Entertainment

‘Sontag: Reborn’ shows two sides, literary and sexual, of the great writer and intellectual

We get not one but two Susan Sontags in Moe Angelos’ “Sontag: Reborn.” The first is the younger version, beginning in the late intellectual’s teenage years, as she begins a search for self-identity, both literary and sexual. The other, projected on video, is the familiar older figure, with her trademark shock of white hair and ever-present cigarette. As she ruefully observes her younger self in all her restless intellectual enthusiasm, the effect suggests a contemporary “Krapp’s Last Tape.”

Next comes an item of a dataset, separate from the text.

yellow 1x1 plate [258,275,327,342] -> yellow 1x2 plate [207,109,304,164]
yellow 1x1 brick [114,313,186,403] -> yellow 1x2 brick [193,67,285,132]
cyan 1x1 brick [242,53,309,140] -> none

Adapted, by Angelos, from the author’s early journals, and presented jointly by the New York Theatre Workshop and the Builders Association, “Sontag: Reborn” is a dazzling multimedia experience, as visually stunning as it is illuminating.

Seen behind a scrim sitting before a desk teeming with books, the youthful, precocious Sontag is prone to such pronouncements as, “Childhood is a terrible waste of time” and “I want to sleep with many people.” After her first lesbian experience, at 16, she declares, “Everything begins from now.”

Nevertheless, the next year she married writer Philip Rieff, though it clearly wasn’t a happy experience. “Whoever invented marriage was an ingenious tormentor,” she says.

What Sontag really loved was books and movies, both of which she consumed voraciously. As she flings volumes onto the table, we see swirling projections of quotations and author’s names — Gide, Dante, Rimbaud, Dostoyevsky, Miller and countless others — intimidating in their breadth.

Her own literary ambitions began to be realized at 30, with the publication of her first novel, “The Benefactor.” In one of the show’s most moving moments, she crawls on top of her desk and curls into a fetal position after reading a withering newspaper review.

Under Marianne Weems’ technically bravura direction, Angelos — a member of the theater company the Five Lesbian Brothers — delivers a superb portrayal, conveying the younger Sontag’s endless quest for knowledge as well as the emotional sacrifices it entailed.

The show’s title is apt. “Sontag: Reborn” restores this complex literary icon, who died nearly a decade ago, to vividly fascinating life.